Skip and I met while hiking the Hells Canyon Wilderness of the Snake River in the mid-seventies. For our honeymoon, we took a job herding sheep in one of the roughest landscapes in the country, and spent the next four years getting to know it, and each other, intimately.
Our love of adventure and the back-country took us many out-of-the-way places. But when I found myself “in a family way” we came out of the mountains with our pack-string of horses and mules to seek steady employment and a place to call home. The Imnaha country seemed the perfect compromise, close to civilization, but not too close.

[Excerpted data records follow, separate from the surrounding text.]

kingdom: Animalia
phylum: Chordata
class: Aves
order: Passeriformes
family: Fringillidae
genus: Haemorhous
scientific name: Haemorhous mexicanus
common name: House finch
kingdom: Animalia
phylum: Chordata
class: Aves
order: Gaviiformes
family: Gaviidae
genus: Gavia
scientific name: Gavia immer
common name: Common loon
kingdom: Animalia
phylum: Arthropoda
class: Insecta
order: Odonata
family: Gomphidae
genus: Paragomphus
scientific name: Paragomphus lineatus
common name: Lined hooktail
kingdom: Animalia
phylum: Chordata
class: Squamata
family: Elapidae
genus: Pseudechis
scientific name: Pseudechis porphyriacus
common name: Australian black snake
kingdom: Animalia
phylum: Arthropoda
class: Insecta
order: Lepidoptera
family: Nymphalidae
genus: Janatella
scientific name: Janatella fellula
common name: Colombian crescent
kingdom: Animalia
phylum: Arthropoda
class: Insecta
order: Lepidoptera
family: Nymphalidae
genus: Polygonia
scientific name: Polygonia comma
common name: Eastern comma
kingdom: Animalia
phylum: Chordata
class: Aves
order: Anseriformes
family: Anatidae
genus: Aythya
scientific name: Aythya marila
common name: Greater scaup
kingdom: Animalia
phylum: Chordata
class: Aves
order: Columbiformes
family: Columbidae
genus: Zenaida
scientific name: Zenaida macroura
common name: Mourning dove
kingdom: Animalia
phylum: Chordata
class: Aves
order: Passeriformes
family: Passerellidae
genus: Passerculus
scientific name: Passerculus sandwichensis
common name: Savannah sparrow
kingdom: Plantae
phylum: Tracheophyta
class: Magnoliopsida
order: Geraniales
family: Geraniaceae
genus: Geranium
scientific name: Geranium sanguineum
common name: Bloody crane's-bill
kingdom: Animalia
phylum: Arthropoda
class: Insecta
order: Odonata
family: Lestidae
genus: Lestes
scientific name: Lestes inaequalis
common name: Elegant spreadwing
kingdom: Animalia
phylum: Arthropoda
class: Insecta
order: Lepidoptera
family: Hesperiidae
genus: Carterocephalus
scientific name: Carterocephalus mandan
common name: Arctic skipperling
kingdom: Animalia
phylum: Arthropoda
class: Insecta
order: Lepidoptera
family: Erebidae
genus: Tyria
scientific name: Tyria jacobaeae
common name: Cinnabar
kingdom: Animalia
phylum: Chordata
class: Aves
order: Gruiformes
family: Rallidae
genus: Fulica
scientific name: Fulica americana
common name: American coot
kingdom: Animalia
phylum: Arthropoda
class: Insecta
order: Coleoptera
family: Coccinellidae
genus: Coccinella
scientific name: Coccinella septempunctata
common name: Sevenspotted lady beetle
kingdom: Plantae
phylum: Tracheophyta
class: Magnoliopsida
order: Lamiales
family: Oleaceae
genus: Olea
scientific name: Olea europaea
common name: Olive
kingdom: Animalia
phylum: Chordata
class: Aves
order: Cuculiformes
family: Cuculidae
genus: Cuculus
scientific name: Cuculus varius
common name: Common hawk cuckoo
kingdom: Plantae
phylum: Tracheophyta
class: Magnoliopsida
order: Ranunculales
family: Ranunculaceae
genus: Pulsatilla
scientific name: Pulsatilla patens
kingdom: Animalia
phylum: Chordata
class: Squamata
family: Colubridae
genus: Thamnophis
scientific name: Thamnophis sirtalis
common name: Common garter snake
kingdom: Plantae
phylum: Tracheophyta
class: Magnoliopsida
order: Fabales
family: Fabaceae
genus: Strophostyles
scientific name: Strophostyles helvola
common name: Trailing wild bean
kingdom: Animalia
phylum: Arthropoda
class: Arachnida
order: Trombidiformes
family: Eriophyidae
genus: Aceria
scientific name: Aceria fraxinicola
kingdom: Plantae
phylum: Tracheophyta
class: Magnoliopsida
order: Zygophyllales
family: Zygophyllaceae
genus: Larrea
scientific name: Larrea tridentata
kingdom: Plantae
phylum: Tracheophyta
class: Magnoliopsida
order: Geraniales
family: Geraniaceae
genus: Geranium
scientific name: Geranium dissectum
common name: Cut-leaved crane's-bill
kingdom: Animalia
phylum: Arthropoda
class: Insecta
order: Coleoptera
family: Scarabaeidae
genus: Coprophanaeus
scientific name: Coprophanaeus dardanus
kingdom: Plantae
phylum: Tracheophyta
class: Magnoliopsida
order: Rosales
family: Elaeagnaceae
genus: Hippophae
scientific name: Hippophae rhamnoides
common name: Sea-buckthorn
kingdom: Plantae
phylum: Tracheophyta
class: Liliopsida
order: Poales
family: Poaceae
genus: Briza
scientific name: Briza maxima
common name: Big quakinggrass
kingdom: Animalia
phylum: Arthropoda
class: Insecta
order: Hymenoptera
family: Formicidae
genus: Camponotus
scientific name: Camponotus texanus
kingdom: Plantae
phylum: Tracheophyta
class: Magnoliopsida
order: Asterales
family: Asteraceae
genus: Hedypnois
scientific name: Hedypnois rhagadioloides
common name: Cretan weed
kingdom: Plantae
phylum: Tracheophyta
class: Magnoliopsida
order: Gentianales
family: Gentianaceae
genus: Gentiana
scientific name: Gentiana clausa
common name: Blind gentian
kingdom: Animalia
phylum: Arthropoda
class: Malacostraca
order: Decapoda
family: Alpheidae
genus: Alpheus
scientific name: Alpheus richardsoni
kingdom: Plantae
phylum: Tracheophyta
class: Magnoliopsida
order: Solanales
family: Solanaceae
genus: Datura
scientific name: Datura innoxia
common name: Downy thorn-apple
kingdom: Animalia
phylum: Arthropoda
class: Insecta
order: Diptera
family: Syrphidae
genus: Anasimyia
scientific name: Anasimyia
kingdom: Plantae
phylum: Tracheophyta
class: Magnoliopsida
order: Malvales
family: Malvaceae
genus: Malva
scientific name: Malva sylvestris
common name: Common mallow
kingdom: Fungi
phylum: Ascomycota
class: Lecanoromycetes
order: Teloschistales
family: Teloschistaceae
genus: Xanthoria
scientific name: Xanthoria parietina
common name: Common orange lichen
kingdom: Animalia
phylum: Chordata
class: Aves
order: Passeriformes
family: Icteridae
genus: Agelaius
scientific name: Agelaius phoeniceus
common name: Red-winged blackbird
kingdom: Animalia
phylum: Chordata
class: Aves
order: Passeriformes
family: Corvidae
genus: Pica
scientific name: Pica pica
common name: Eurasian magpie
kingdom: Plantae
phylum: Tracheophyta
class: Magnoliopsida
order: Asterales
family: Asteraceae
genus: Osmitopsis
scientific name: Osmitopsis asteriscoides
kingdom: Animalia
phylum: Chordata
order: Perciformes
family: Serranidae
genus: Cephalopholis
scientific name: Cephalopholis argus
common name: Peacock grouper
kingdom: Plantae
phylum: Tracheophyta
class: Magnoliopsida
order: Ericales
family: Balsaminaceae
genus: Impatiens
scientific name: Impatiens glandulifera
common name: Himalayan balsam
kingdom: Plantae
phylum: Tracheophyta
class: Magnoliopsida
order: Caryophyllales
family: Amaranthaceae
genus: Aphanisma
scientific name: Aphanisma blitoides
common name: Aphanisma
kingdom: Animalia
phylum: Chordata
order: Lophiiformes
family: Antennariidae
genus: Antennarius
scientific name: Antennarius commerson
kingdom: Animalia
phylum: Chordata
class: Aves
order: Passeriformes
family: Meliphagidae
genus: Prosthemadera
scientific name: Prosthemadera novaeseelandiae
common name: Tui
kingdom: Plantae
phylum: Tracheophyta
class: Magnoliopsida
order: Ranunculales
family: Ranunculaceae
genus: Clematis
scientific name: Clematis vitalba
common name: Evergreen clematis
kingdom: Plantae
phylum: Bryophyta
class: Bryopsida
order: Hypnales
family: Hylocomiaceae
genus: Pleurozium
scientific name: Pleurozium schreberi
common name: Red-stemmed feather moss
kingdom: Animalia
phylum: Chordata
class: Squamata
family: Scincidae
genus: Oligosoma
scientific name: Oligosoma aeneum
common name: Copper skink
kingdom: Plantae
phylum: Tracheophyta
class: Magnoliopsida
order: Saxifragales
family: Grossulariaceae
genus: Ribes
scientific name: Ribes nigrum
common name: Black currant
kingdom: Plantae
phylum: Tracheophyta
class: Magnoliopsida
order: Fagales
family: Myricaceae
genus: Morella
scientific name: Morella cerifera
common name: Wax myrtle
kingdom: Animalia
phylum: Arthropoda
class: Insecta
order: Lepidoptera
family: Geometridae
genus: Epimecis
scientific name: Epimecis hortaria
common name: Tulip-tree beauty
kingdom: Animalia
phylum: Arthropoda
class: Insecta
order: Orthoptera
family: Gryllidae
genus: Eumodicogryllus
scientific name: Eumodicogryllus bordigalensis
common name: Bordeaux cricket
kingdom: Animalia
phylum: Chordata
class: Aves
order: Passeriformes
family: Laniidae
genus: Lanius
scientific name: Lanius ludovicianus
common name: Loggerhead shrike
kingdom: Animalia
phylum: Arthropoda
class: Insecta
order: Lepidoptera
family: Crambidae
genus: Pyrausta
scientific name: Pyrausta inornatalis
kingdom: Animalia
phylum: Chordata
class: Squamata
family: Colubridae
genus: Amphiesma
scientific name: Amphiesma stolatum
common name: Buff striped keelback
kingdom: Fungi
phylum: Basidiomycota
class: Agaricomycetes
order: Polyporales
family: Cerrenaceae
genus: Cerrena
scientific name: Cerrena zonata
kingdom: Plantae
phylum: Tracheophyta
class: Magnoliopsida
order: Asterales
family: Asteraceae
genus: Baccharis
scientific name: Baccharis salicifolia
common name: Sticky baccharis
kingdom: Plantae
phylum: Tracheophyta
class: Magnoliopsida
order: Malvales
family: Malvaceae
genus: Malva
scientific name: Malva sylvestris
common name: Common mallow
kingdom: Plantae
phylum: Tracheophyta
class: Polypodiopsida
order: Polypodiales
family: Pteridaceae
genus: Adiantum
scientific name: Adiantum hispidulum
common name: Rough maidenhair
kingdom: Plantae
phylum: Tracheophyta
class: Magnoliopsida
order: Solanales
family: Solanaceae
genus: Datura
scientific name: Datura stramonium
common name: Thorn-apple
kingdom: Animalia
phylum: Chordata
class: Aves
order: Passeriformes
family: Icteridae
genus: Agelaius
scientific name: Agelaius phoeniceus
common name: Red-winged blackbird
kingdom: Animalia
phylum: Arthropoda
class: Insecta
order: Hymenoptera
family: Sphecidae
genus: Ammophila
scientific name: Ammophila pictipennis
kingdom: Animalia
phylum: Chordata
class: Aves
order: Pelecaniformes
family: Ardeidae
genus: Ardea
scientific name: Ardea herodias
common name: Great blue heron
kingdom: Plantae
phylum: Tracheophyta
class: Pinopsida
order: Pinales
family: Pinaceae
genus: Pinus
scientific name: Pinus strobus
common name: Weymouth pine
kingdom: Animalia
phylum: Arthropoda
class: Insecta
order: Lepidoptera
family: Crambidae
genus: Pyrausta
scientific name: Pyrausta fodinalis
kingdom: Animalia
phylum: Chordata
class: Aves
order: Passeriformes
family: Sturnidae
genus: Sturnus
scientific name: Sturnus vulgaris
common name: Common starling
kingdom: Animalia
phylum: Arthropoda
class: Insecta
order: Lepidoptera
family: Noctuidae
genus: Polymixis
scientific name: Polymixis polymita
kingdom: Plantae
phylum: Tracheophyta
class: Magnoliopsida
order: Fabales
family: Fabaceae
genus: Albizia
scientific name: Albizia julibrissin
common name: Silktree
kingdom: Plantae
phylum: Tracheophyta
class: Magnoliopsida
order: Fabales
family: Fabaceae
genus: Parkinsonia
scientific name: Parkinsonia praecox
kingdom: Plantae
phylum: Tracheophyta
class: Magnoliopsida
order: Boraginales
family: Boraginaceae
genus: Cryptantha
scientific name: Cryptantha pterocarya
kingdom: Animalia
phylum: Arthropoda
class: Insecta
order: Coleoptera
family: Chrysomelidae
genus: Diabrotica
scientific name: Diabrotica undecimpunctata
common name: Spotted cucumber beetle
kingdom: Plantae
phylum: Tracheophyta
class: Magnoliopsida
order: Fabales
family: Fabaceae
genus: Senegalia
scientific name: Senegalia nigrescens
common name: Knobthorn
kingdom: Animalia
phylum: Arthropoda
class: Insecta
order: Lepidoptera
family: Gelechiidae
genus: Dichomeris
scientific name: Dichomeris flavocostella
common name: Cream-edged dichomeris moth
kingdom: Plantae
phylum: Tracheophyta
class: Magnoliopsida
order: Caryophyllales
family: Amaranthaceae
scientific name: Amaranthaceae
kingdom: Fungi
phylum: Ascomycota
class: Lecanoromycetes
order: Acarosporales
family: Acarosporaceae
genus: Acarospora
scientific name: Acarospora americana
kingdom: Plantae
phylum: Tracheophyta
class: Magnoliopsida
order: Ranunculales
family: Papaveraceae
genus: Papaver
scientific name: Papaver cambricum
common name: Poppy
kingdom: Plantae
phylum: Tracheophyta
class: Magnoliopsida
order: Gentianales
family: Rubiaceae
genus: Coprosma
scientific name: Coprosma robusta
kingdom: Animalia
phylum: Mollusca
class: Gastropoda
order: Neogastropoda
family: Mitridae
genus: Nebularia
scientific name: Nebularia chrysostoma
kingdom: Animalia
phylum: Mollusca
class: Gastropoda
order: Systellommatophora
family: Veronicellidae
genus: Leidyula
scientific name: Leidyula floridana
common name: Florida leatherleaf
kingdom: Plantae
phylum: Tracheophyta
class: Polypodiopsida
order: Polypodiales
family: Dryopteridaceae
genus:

We spent ten wonderful years on the cattle ranch, raising two children, with the help of a milk cow or two, lots of grass-fed beef, and a garden. We learned that our adventures had just begun as we committed ourselves to family and community, exploring the opportunity to become stewards and caretakers of the Imnaha in all its seasons.
Eventually, we talked the boss out of this two acre piece right here between the road and the river and moved onto our “own” place. It looked a little different then… just a cabin with three rooms someone had hauled in on the back of a trailer in the fifties. Hired hands had added on a bit and when it was ours we did our share, making our own improvements. We cut down a few box elders trees, planted an orchard, and tilled up a garden site.
Skip started going a little crazy hauling home a rock or two every time he went fencing in the hill country and some of those rocks, most of them now, got stacked into walls. We had a major flood, called the five hundred year flood in 1997, when three freak storms hit, one on top of the other and we had to start over again stacking rocks when the river was finished flooding the banks. So I guess we are on our second go round.
I know you are going to wonder what kind of machinery we had available to us to gather and stack these rocks and I’m going to tell you every one was picked up by hand or rolled up a board into the back of a pickup truck. In some cases it defies the imagination. For some bizarre reason we really like stacking rock. The bigger the better.
We spent ten years here at the River House with our family watching otter, beaver, heron, elk and deer from the cabin’s windows. We all have fond memories of the River House and although our children are grown and have families of their own, we still like to meet here and talk of old times while we make new memories with each other.
We sincerely hope that you enjoy this place as we have, and take care of it as if it was your own, even for just a short time.